Starting with the line that contains "List each element's", give again exactly and only each line through the end of the records; include the last line and exclude pictures.

========

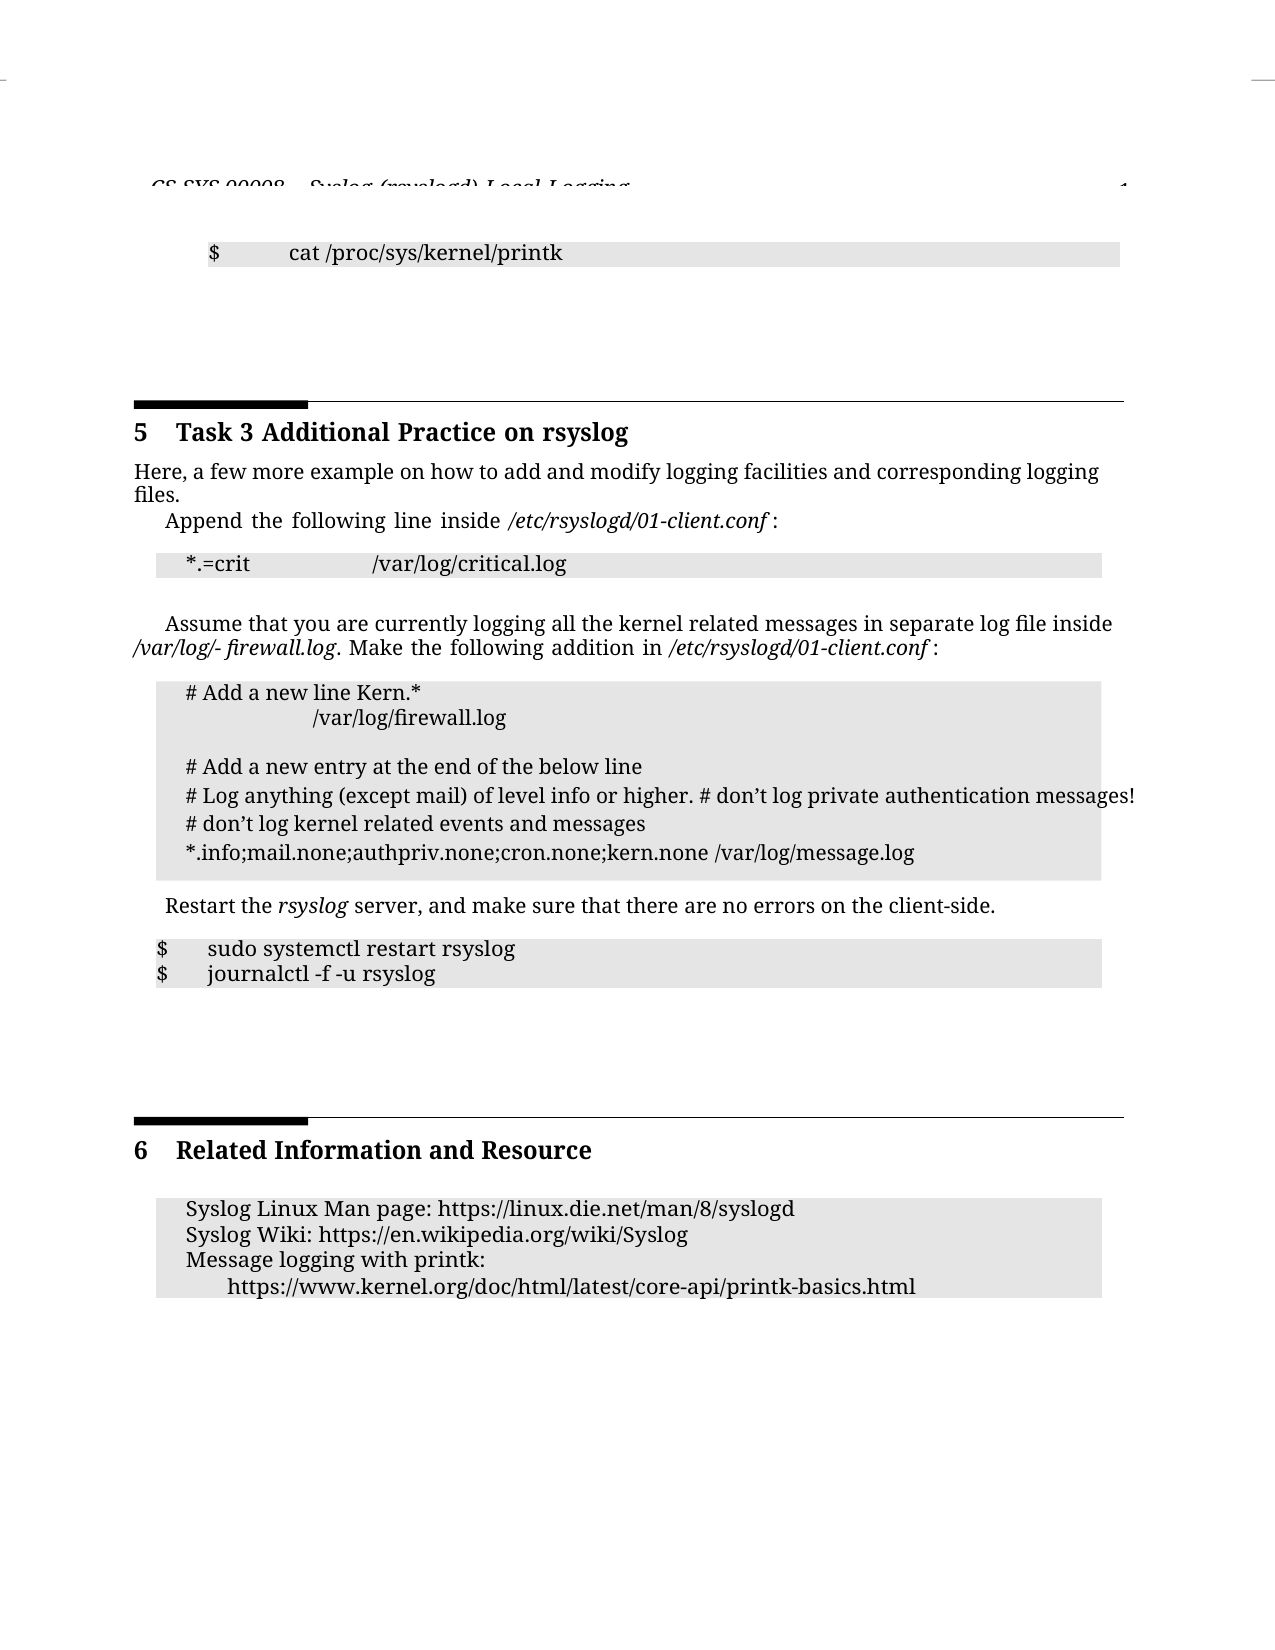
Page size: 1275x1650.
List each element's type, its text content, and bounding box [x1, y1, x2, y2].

subtitle Related Information and Resource [134, 1132, 1146, 1166]
text Append the following line inside /etc/rsyslogd/01-client.conf : [165, 507, 1146, 534]
text Here, a few more example on how to add and modify logging facilities and corresponding logging files. [134, 461, 1146, 507]
subtitle Task 3 Additional Practice on rsyslog [134, 414, 1146, 448]
text Restart the rsyslog server, and make sure that there are no errors on the client-side. [165, 686, 1146, 919]
text Assume that you are currently logging all the kernel related messages in separate log file inside /var/log/- firewall.log. Make the following addition in /etc/rsyslogd/01-client.conf : [134, 612, 1146, 662]
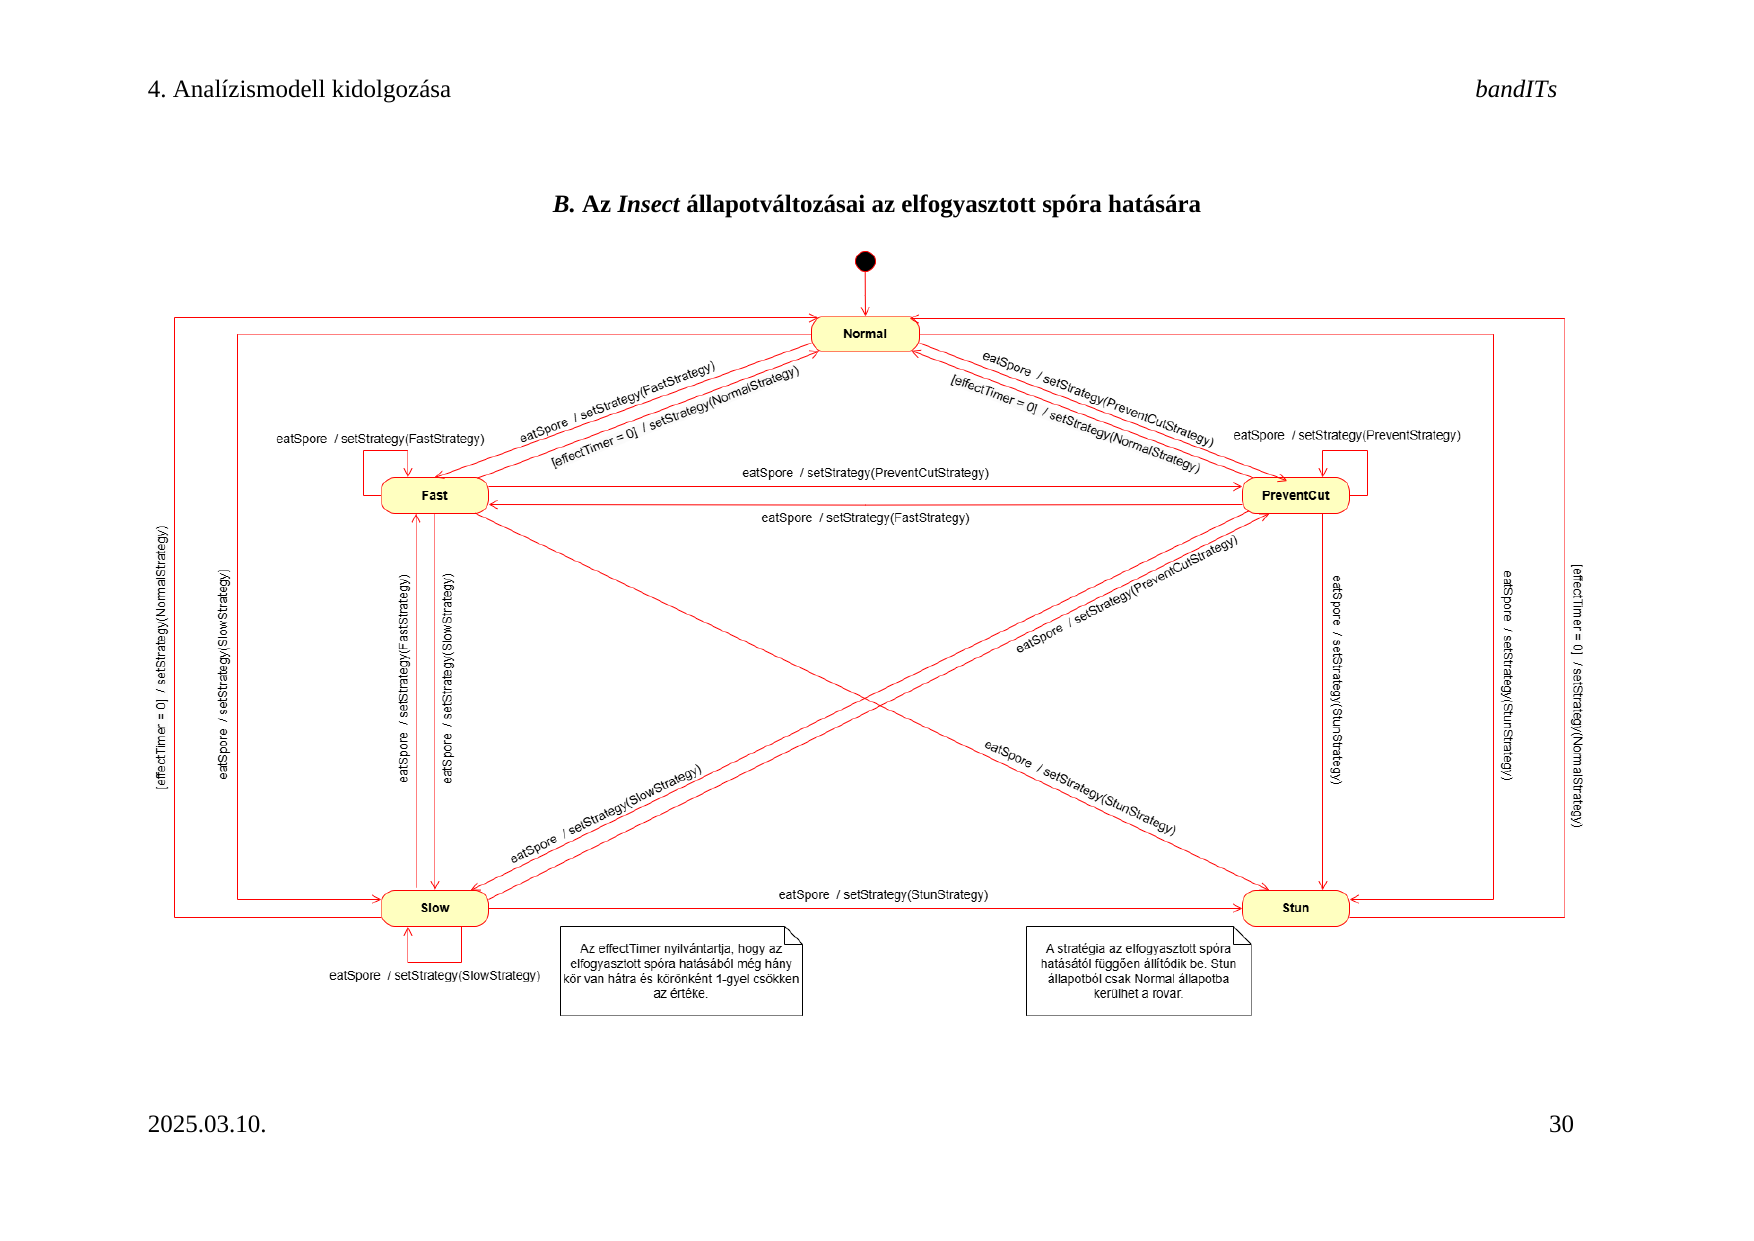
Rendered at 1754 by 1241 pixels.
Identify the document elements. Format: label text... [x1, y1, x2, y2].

subtitle B. Az Insect állapotváltozásai az elfogyasztott spóra hatására [148, 189, 1606, 218]
picture [147, 247, 1591, 1016]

========

## Response area
List each element's type, its text content, and bounding box [x1, y1, x2, y2].

subtitle Related Information and Resource [134, 1132, 1146, 1166]
text Append the following line inside /etc/rsyslogd/01-client.conf : [165, 507, 1146, 534]
text Here, a few more example on how to add and modify logging facilities and corresponding logging files. [134, 461, 1146, 507]
subtitle Task 3 Additional Practice on rsyslog [134, 414, 1146, 448]
text Restart the rsyslog server, and make sure that there are no errors on the client-side. [165, 686, 1146, 919]
text Assume that you are currently logging all the kernel related messages in separate log file inside /var/log/- firewall.log. Make the following addition in /etc/rsyslogd/01-client.conf : [134, 612, 1146, 662]
Rendered at 1754 by 1241 pixels.
Identify the document elements. Format: label text... [x1, y1, x2, y2].

subtitle B. Az Insect állapotváltozásai az elfogyasztott spóra hatására [148, 189, 1606, 218]
picture [147, 247, 1591, 1016]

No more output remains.